• REQUIREMENT 1:
According to the page excerpt about children and toys, what did two of the boys do when the mothers judged the bey-blade stadium too expensive?
━━━ PAGE EXCERPT
If too many toys fill up the waking hours, then where is the room for books (it goes without saying that children will prefer a toy to a book, no matter how much of a bookworm one is) and where is the scope for creativity? Didn’t we devise our own games during our childhood days to never allow rainy evenings forcing us to stay indoors dampen our spirits? My son and his friends got fascinated by a bey-blade stadium, a recent acquisition of one of their circle – it was phenomenally priced. When the message came from the mothers that it was found to be too expensive and not worth it, two of them got down to the business of making one on their own!

I am yet to know about the success of their mini-venture and the utility of the final product, but it definitely delighted many mothers around! And yes, the boys were surely getting innovative there! Getting too much, sometimes before asking for it – does it help in valuing things? How do you explain the dolls and toys from our childhood years still adorning the showcases of our parental homes? Even at that tender age, the single basket of play materials that filled our free hours drove home the point that one’s own belongings have to be valued because if lost or spoilt, they wouldn’t be replaced. Over the years, it translated to value for money.
━━━━━━
• REQUIREMENT 2:
Rewrite the rows as a numbered list, starting at the first row and ending with the line containing "List the labels", and leave out blank lines.
━━━ DATA PROVIDED
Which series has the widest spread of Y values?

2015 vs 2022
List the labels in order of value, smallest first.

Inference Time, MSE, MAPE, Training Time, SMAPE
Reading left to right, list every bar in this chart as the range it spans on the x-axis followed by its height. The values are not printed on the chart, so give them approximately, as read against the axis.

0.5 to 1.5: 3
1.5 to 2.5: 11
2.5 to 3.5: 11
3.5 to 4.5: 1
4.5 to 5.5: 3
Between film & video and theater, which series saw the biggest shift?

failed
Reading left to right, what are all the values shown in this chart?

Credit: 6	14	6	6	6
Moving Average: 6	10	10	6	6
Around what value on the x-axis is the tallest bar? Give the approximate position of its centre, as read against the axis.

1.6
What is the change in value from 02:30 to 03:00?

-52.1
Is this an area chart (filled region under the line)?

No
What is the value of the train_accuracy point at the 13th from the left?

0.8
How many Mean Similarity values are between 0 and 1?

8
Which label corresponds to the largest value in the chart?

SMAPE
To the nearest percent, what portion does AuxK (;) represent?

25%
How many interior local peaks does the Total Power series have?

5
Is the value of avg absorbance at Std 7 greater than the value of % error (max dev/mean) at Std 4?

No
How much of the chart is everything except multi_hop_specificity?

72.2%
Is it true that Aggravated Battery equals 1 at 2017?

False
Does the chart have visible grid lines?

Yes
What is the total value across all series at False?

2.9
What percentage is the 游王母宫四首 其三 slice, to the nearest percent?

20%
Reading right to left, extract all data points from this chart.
━━━━━━
• EXERCISE SOLUTION 1:
They set about making one on their own.

• EXERCISE SOLUTION 2:
1. Which series has the widest spread of Y values?
2. 2015 vs 2022
3. List the labels in order of value, smallest first.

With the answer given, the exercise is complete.